INPUT DATA Block Start
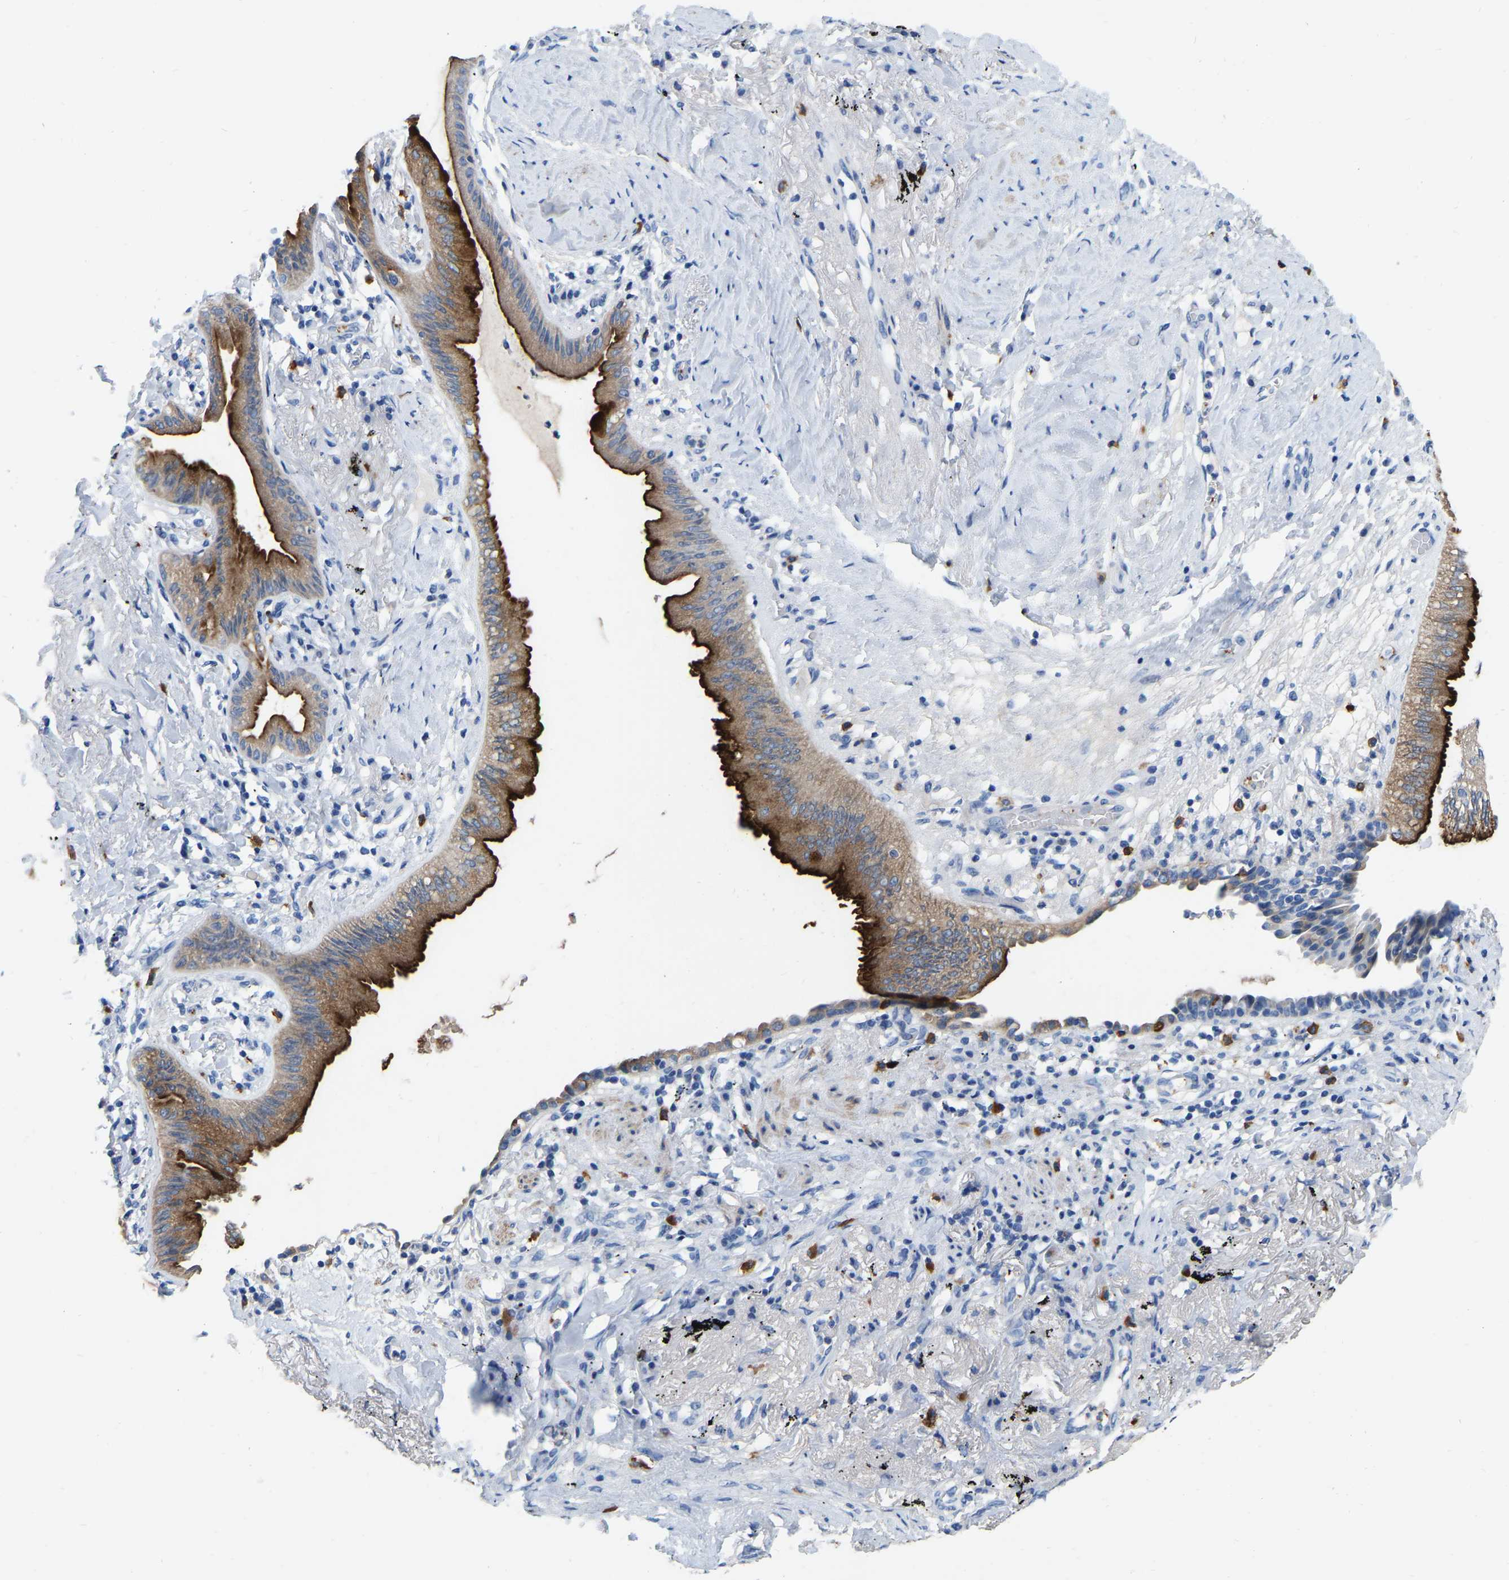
{"staining": {"intensity": "strong", "quantity": ">75%", "location": "cytoplasmic/membranous"}, "tissue": "lung cancer", "cell_type": "Tumor cells", "image_type": "cancer", "snomed": [{"axis": "morphology", "description": "Normal tissue, NOS"}, {"axis": "morphology", "description": "Adenocarcinoma, NOS"}, {"axis": "topography", "description": "Bronchus"}, {"axis": "topography", "description": "Lung"}], "caption": "A high-resolution photomicrograph shows immunohistochemistry (IHC) staining of lung cancer (adenocarcinoma), which displays strong cytoplasmic/membranous positivity in approximately >75% of tumor cells.", "gene": "RAB27B", "patient": {"sex": "female", "age": 70}}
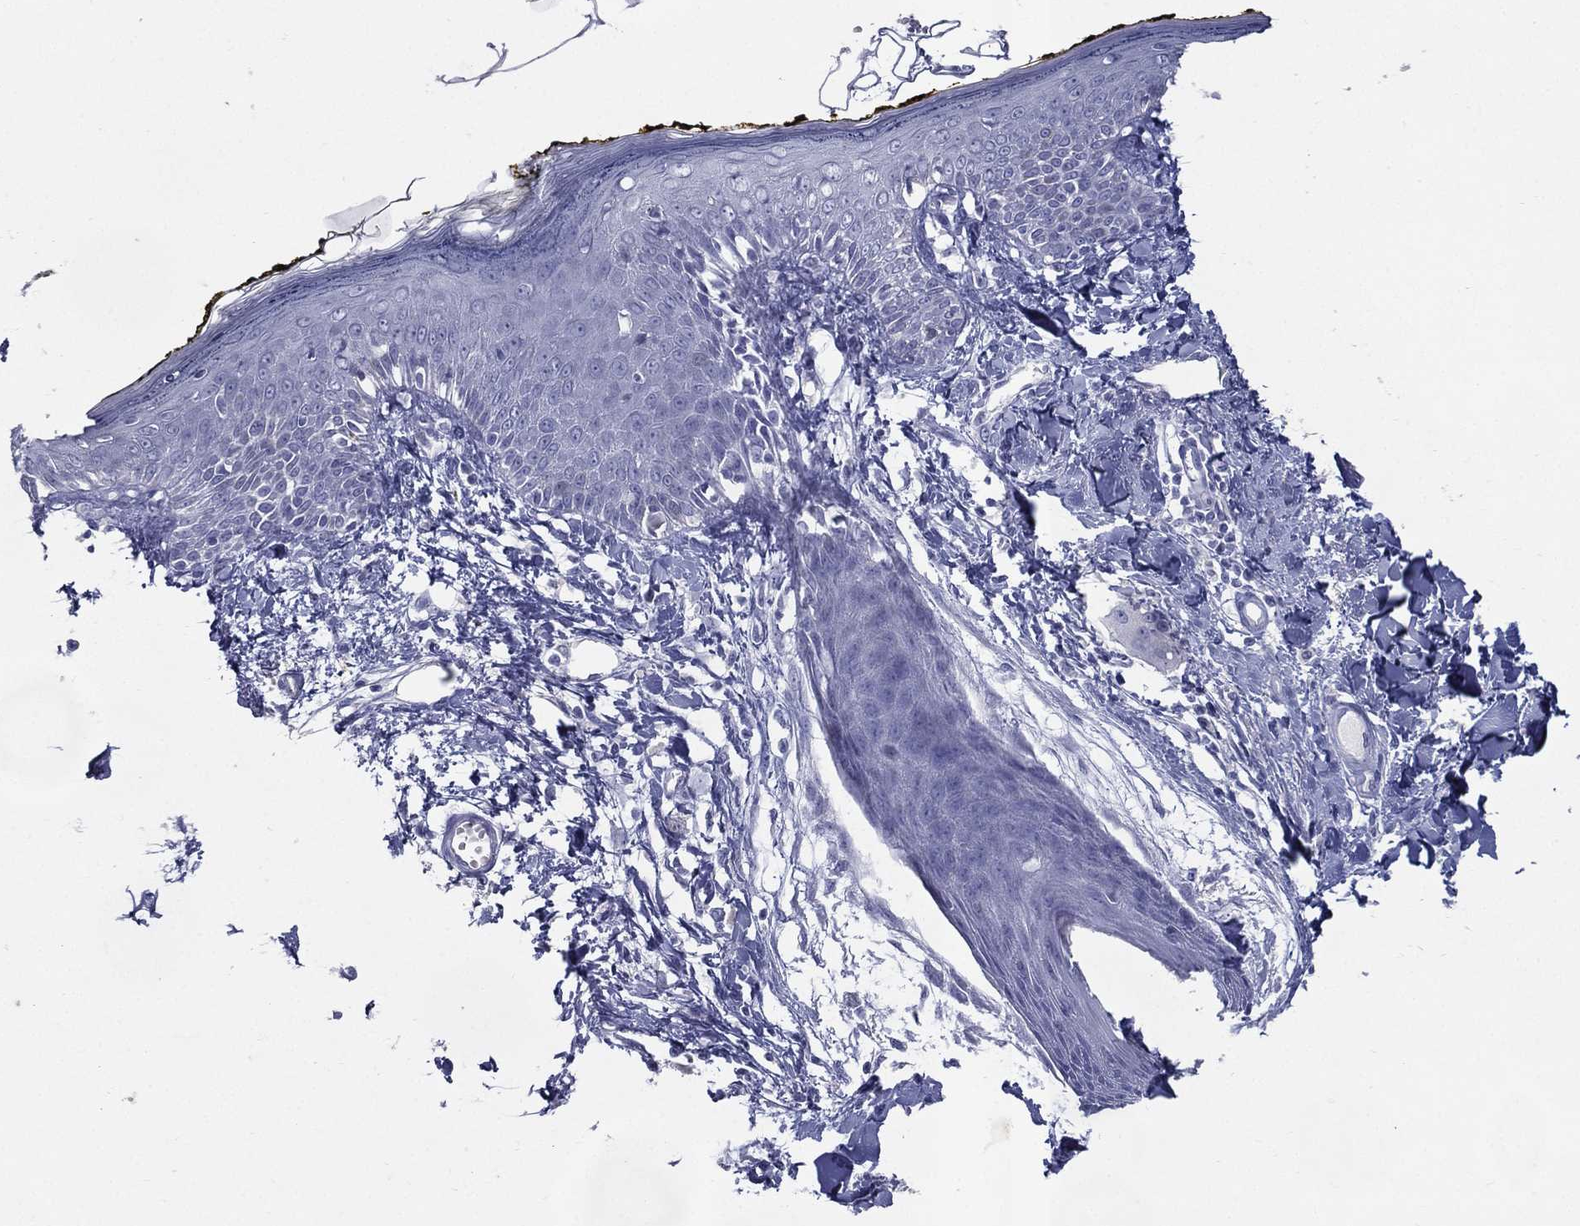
{"staining": {"intensity": "negative", "quantity": "none", "location": "none"}, "tissue": "skin", "cell_type": "Fibroblasts", "image_type": "normal", "snomed": [{"axis": "morphology", "description": "Normal tissue, NOS"}, {"axis": "topography", "description": "Skin"}], "caption": "A high-resolution image shows IHC staining of benign skin, which displays no significant expression in fibroblasts.", "gene": "KIF2C", "patient": {"sex": "male", "age": 76}}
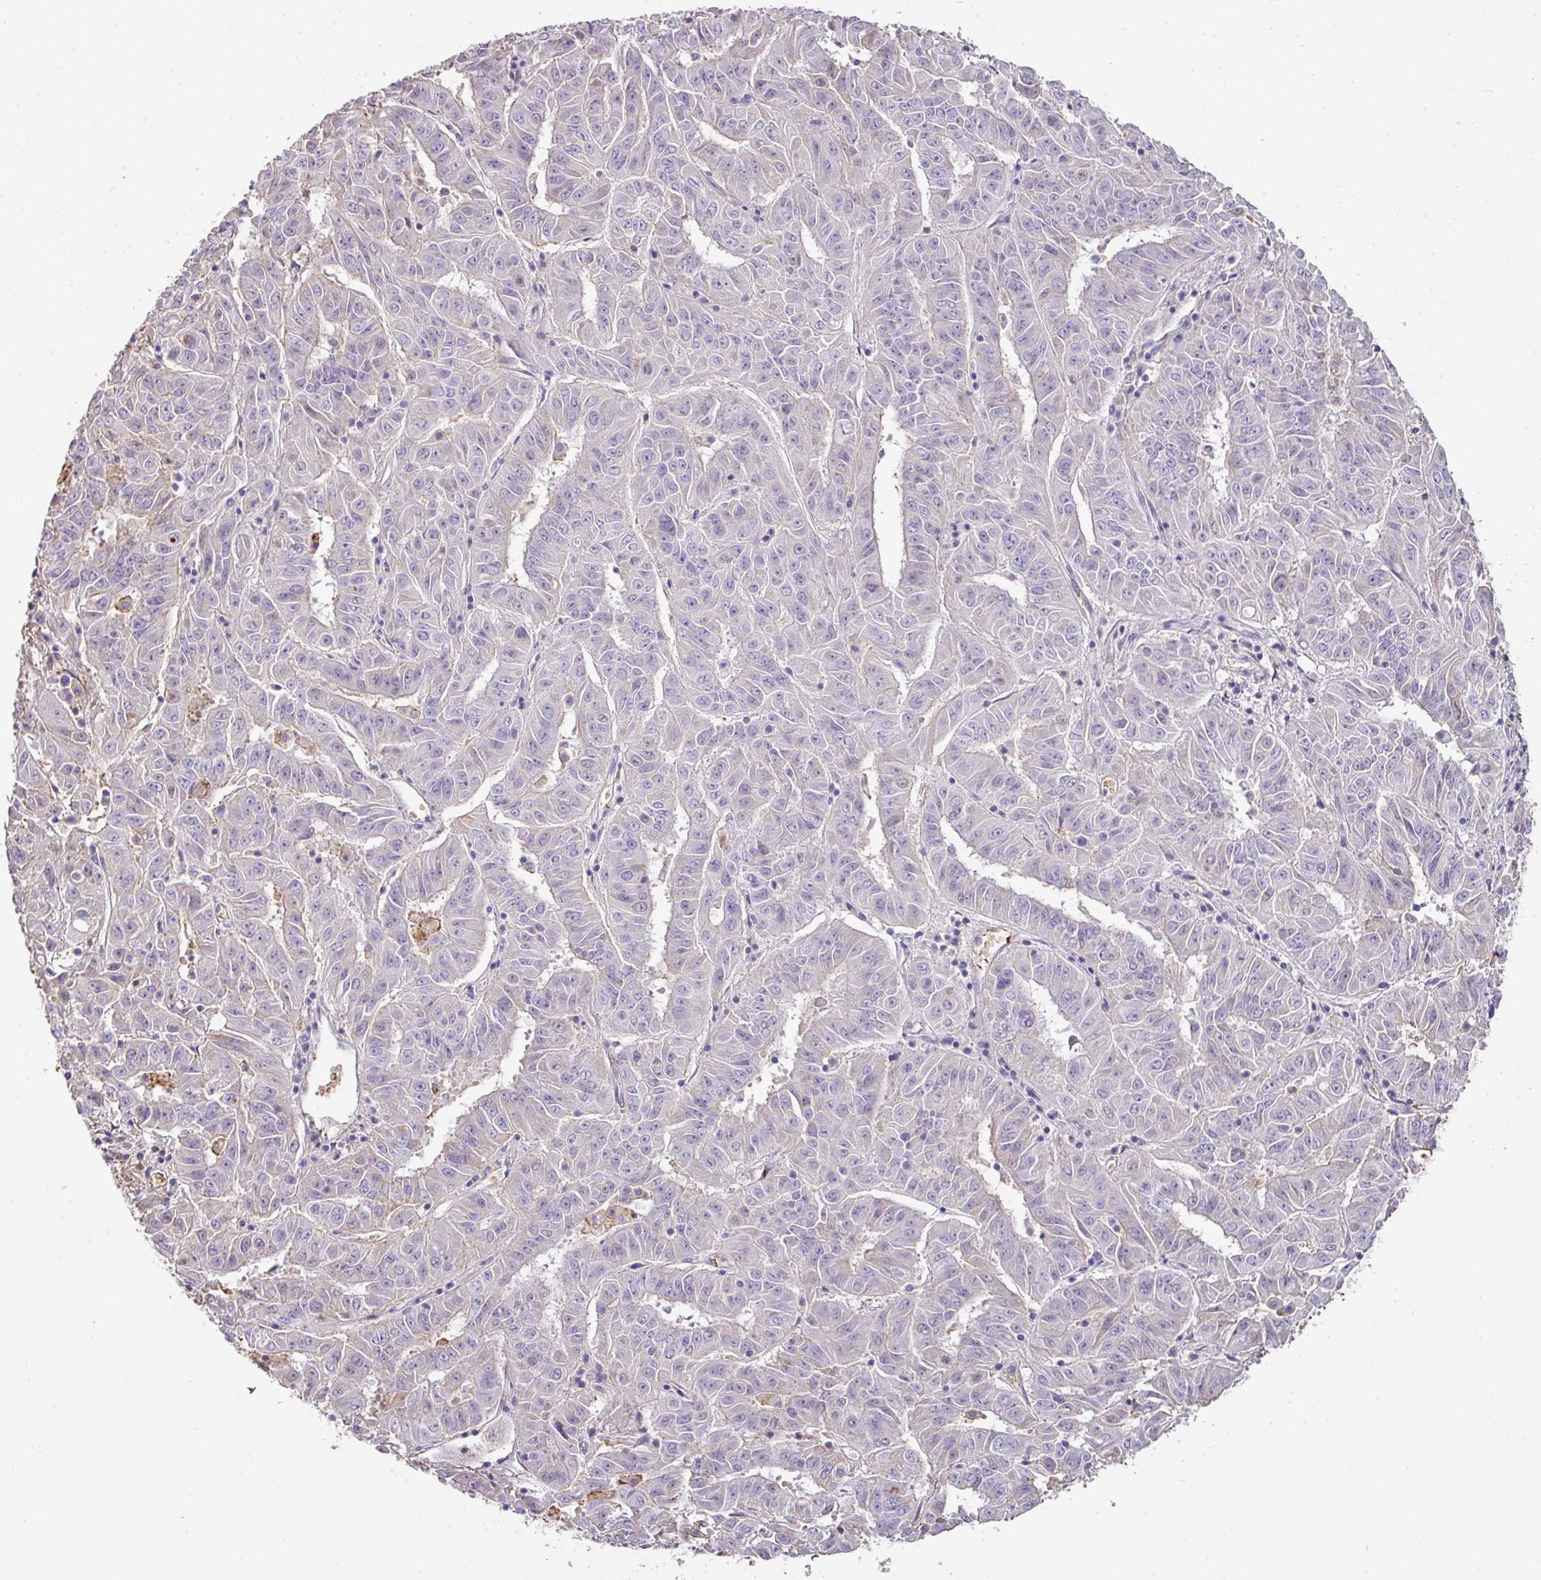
{"staining": {"intensity": "negative", "quantity": "none", "location": "none"}, "tissue": "pancreatic cancer", "cell_type": "Tumor cells", "image_type": "cancer", "snomed": [{"axis": "morphology", "description": "Adenocarcinoma, NOS"}, {"axis": "topography", "description": "Pancreas"}], "caption": "This is an immunohistochemistry (IHC) histopathology image of pancreatic adenocarcinoma. There is no staining in tumor cells.", "gene": "CCZ1", "patient": {"sex": "male", "age": 63}}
INPUT DATA Block End
▶ **REQUIRED WORK**
Exact copy, no images: rewrite the entire listing above.

▶ **SOLUTION**
{"staining": {"intensity": "strong", "quantity": ">75%", "location": "cytoplasmic/membranous"}, "tissue": "lung cancer", "cell_type": "Tumor cells", "image_type": "cancer", "snomed": [{"axis": "morphology", "description": "Normal tissue, NOS"}, {"axis": "morphology", "description": "Adenocarcinoma, NOS"}, {"axis": "topography", "description": "Bronchus"}, {"axis": "topography", "description": "Lung"}], "caption": "A high-resolution photomicrograph shows immunohistochemistry (IHC) staining of lung cancer (adenocarcinoma), which displays strong cytoplasmic/membranous positivity in approximately >75% of tumor cells.", "gene": "RAB27B", "patient": {"sex": "female", "age": 70}}
{"staining": {"intensity": "negative", "quantity": "none", "location": "none"}, "tissue": "skin", "cell_type": "Fibroblasts", "image_type": "normal", "snomed": [{"axis": "morphology", "description": "Normal tissue, NOS"}, {"axis": "topography", "description": "Skin"}], "caption": "A high-resolution image shows IHC staining of benign skin, which displays no significant expression in fibroblasts.", "gene": "KIF2C", "patient": {"sex": "male", "age": 76}}
{"staining": {"intensity": "negative", "quantity": "none", "location": "none"}, "tissue": "pancreatic cancer", "cell_type": "Tumor cells", "image_type": "cancer", "snomed": [{"axis": "morphology", "description": "Adenocarcinoma, NOS"}, {"axis": "topography", "description": "Pancreas"}], "caption": "This is an immunohistochemistry (IHC) histopathology image of pancreatic adenocarcinoma. There is no staining in tumor cells.", "gene": "CCZ1", "patient": {"sex": "male", "age": 63}}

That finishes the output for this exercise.